● **Excerto fornecido**
════════════════

A dupla força motriz da alma do cristão – o amor a Deus e o amor ao próximo – é poderosa para “renovar a face da terra” e conseguir o milagre de expulsar a rotina da vida cotidiana. Cada dia pode ser uma estreia, cada esforço um gesto inédito. “Toda hora o barro se refaz – diz Guimarães Rosa –, Deus ensina”. 
Sim, Deus ensina que, para Ele, “nenhuma ocupação é em si mesma grande ou pequena. Tudo adquire o valor do Amor com que se realiza”, e por isso é possível – e nisso consiste a aventura cotidiana do cristão – “transformar a prosa desta vida em decassílabos, em poesia heroica”. 
Santo Agostinho dizia, com  uma expressão muito viva,  que dilectio vacare non potest, o amor não pode parar, não pode tomar férias. Pois bem, uma pessoa de fé e de amor tem sempre o coração em movimento, como um coração de artista, alegremente inquieto e criativo. 
Nunca o artista se sente satisfeito com a obra realizada. Sempre sonha em ir além. E este sonho ativa-lhe o engenho e movimenta-lhe o braço. Elabora por dentro, cria, recria, e se entrega ao trabalho com fervor, sem medir cansaços nem fadigas. Seu braço pode extenuar-se, mas  o seu coração canta. Assim deve ser o cumprimento 
diligente dos deveres de um cristão.

════════════════

● **Linhas fornecidas**
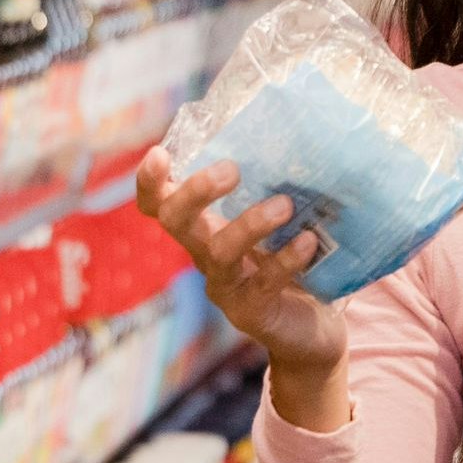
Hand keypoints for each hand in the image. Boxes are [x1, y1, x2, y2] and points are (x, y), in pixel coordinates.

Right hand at [138, 150, 349, 381]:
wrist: (312, 332)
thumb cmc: (296, 263)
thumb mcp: (282, 221)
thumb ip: (280, 186)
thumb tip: (305, 130)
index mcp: (204, 228)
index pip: (159, 204)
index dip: (150, 182)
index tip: (159, 153)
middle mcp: (205, 255)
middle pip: (175, 221)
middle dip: (196, 192)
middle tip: (231, 170)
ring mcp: (226, 287)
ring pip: (218, 253)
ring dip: (250, 224)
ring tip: (285, 205)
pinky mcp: (252, 312)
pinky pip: (263, 283)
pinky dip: (285, 259)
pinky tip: (308, 242)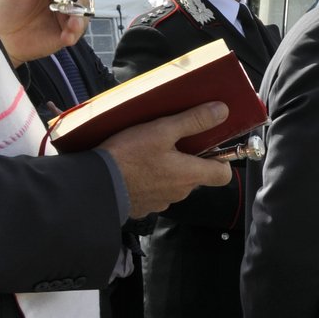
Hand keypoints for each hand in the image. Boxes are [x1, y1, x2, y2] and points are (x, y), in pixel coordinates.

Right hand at [98, 102, 233, 218]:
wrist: (95, 185)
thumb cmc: (128, 158)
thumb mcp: (162, 130)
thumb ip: (193, 121)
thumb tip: (221, 112)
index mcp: (190, 175)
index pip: (223, 175)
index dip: (221, 160)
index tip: (210, 146)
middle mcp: (179, 193)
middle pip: (196, 176)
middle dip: (190, 159)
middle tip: (173, 141)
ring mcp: (161, 202)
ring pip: (174, 183)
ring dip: (168, 169)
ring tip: (150, 152)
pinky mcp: (142, 206)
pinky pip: (154, 191)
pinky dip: (150, 180)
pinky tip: (136, 167)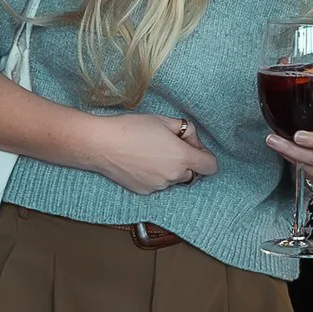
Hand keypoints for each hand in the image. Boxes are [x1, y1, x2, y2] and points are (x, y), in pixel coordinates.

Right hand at [89, 113, 219, 194]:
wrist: (101, 144)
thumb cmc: (131, 128)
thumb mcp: (163, 120)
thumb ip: (185, 129)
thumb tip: (191, 139)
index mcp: (182, 157)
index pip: (211, 166)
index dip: (205, 156)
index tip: (194, 148)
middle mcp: (173, 176)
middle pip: (192, 173)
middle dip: (185, 161)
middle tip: (168, 146)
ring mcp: (159, 186)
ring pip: (174, 179)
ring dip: (170, 169)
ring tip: (151, 153)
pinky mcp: (145, 191)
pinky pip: (158, 184)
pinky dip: (154, 175)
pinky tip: (140, 162)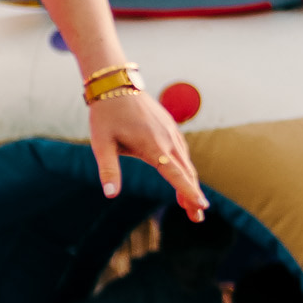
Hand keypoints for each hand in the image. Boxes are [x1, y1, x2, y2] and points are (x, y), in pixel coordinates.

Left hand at [88, 85, 204, 216]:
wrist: (115, 84)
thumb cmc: (106, 115)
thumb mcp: (101, 143)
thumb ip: (108, 169)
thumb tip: (110, 194)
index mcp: (152, 146)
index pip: (175, 174)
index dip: (188, 191)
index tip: (202, 207)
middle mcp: (167, 139)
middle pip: (186, 172)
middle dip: (193, 195)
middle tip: (197, 218)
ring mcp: (171, 132)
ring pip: (186, 162)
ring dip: (190, 183)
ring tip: (190, 206)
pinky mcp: (169, 127)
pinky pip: (182, 151)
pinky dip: (185, 168)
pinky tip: (182, 178)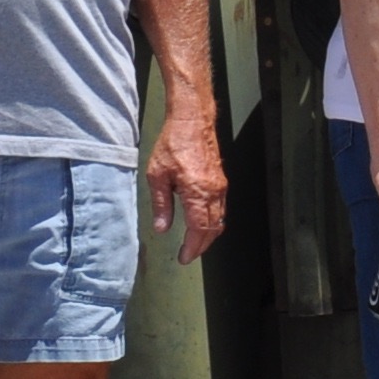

════════════════

● **Tarefa proposta**
Copie, sem alterar nada, a passagem do excerto que vai de "Sim, Deus ensina" até "inquieto e criativo.". Baseie-se somente no excerto para responder.

● **Resposta**
Sim, Deus ensina que, para Ele, “nenhuma ocupação é em si mesma grande ou pequena. Tudo adquire o valor do Amor com que se realiza”, e por isso é possível – e nisso consiste a aventura cotidiana do cristão – “transformar a prosa desta vida em decassílabos, em poesia heroica”. 
Santo Agostinho dizia, com  uma expressão muito viva,  que dilectio vacare non potest, o amor não pode parar, não pode tomar férias. Pois bem, uma pessoa de fé e de amor tem sempre o coração em movimento, como um coração de artista, alegremente inquieto e criativo.